> _Textauszug_:

******************************

Ein Badezimmer auf der Straße
Im ersten Dusch-LKW Niedersachsens finden obdachlose Menschen nicht nur Hygiene, sondern auch Würde, Nähe – und ein offenes Ohr. Für einige ist es sogar der erste Schritt aus der Isolation – hin zu neuer Teilhabe.
Geschickt manövriert Jens* seinen Rollstuhl auf die Laderampe. Und schon geht es aufwärts in die barrierefreie Duschkabine des Spezialfahrzeugs. Geübt schwingt er sich auf den Duschstuhl, schließt die Augen und genießt, wie das warme Wasser über seinen Körper läuft. Ein kurzer Plausch, dann muss er weiter, einen Schlafplatz für die Nacht suchen. Denn Jens lebt auf der Straße.

******************************

> _Datensätze_:
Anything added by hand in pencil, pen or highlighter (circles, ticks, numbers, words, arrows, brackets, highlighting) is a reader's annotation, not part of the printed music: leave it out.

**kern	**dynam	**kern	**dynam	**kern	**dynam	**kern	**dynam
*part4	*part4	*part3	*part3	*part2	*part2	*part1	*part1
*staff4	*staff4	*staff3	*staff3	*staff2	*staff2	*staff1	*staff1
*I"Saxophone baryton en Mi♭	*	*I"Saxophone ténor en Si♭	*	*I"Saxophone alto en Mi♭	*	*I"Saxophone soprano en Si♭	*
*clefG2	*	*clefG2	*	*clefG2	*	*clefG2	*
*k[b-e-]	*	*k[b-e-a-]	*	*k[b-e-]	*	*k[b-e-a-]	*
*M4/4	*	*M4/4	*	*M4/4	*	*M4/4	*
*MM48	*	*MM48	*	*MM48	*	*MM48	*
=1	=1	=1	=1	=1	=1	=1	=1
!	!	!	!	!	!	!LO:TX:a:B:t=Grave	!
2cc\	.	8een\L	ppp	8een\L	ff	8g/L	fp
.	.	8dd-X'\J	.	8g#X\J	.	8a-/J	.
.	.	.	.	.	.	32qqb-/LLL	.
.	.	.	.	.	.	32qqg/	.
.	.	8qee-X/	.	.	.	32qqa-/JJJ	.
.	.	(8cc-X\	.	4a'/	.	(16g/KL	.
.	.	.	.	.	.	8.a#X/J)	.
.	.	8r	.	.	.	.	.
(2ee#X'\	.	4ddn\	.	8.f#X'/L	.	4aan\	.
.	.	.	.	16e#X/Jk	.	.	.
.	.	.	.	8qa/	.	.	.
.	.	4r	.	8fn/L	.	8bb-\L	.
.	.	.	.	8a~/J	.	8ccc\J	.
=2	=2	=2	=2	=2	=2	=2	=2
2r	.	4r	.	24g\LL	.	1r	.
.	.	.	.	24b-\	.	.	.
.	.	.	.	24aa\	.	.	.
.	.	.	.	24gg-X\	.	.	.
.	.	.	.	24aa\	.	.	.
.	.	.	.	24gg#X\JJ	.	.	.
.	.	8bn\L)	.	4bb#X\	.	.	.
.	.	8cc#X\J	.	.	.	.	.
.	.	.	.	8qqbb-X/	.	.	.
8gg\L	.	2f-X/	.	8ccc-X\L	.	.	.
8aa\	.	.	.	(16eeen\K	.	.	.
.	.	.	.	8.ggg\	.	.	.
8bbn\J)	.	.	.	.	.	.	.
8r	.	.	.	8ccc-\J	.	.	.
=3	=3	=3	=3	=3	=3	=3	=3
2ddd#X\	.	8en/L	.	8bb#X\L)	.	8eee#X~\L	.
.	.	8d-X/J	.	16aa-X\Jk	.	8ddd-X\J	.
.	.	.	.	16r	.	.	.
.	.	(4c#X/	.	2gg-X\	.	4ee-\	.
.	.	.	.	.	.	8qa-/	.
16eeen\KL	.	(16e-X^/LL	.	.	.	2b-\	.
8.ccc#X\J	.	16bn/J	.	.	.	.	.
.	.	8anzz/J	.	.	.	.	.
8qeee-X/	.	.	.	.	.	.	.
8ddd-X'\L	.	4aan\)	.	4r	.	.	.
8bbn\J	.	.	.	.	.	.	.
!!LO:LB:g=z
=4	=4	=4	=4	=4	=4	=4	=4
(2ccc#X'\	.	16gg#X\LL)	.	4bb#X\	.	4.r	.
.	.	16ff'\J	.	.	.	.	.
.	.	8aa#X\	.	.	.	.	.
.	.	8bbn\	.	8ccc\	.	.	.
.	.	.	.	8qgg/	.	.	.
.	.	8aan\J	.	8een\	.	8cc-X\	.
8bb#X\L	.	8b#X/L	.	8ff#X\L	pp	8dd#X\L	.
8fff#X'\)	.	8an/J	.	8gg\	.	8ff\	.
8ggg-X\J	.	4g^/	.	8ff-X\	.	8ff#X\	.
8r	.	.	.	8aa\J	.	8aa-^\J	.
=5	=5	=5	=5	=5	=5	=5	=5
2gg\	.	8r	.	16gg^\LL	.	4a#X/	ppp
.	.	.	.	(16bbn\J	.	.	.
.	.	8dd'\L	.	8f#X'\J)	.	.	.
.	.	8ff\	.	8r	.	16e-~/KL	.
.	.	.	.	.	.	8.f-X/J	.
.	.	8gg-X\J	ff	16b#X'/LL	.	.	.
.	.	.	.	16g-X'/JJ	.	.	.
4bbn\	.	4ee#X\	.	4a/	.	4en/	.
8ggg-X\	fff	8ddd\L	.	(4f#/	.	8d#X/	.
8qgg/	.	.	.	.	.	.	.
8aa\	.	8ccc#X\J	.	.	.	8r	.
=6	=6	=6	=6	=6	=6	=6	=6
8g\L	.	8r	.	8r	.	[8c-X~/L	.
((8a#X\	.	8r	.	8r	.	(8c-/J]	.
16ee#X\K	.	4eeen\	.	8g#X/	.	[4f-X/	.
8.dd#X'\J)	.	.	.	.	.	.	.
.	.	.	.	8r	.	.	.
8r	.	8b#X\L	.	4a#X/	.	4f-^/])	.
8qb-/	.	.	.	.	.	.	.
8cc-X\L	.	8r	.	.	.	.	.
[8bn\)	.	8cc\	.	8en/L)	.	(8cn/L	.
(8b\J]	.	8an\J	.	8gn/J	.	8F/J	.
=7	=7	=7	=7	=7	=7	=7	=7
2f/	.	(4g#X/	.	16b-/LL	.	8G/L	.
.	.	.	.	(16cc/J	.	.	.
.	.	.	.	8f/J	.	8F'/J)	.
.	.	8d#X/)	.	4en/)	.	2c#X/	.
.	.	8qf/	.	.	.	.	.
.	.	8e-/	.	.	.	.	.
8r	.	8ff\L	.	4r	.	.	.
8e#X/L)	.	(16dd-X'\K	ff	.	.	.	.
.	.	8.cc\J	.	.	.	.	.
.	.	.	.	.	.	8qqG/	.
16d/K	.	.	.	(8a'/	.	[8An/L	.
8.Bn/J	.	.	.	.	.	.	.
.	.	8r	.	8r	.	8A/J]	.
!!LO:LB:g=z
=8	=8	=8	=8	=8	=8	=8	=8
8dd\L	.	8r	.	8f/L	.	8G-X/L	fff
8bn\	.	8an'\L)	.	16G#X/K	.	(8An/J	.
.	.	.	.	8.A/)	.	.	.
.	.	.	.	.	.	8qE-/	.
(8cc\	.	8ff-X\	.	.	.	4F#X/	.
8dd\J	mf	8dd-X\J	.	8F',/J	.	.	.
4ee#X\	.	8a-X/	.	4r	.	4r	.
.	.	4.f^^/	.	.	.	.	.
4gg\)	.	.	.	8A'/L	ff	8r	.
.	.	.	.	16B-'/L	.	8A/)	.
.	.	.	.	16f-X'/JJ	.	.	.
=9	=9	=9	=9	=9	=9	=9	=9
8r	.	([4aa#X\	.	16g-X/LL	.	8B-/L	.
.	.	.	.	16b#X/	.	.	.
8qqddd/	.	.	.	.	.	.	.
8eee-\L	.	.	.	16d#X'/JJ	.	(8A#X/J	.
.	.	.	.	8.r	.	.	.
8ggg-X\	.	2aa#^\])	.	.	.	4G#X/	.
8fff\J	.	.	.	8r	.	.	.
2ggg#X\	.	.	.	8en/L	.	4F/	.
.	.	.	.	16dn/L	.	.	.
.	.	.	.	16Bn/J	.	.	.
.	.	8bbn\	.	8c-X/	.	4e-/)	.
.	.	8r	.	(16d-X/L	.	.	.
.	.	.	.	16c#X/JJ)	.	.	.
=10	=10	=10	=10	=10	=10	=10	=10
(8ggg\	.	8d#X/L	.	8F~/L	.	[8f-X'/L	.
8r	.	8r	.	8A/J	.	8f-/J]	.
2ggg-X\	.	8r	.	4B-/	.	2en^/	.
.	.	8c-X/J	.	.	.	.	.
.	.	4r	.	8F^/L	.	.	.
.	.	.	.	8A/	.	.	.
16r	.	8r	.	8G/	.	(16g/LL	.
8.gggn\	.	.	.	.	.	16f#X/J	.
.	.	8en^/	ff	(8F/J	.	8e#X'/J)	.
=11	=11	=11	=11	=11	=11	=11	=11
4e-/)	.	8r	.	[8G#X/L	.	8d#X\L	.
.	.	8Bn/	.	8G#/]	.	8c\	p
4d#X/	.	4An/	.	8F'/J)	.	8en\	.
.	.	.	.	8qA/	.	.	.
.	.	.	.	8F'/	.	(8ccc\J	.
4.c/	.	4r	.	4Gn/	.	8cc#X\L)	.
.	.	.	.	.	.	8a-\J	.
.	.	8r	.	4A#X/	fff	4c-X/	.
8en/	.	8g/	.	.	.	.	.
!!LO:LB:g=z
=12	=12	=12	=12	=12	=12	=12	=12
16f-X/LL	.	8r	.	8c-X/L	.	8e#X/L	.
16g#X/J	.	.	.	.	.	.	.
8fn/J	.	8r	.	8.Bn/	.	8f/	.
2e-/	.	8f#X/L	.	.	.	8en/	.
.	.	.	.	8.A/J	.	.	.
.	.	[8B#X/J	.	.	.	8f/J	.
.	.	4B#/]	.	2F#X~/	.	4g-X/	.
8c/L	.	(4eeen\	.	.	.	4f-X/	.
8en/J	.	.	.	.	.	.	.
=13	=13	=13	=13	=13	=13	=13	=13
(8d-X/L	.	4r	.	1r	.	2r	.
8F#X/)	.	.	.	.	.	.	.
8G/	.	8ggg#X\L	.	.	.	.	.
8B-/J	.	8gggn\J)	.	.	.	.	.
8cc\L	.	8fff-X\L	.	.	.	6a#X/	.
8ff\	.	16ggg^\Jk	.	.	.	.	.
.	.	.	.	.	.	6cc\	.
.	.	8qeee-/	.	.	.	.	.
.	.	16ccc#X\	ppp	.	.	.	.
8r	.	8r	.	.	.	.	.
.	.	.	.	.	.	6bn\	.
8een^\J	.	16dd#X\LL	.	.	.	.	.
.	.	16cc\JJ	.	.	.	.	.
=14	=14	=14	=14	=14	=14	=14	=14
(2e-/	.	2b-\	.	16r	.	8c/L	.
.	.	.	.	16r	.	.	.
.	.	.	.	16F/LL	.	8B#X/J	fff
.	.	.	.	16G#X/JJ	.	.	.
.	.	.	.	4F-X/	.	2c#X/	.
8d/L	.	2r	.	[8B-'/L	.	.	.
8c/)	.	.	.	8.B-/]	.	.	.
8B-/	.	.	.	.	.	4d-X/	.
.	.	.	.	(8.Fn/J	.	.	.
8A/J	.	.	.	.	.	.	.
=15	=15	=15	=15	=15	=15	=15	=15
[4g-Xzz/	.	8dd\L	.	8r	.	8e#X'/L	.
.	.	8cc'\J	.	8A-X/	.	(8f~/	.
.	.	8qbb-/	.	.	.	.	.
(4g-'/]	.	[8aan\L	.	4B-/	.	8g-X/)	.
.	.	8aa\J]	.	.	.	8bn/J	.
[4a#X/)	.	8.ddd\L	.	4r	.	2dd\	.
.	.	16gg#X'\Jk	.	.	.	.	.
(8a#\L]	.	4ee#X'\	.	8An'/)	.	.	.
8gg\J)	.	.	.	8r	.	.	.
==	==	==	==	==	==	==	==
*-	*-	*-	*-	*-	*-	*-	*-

******************************

> _Aufgabenziel_:
Bitte beantworte anhand des Textauszugs über den Dusch-LKW: Was muss Jens nach dem kurzen Plausch tun?

> _Lösung_:
Er muss weiter und einen Schlafplatz für die Nacht suchen.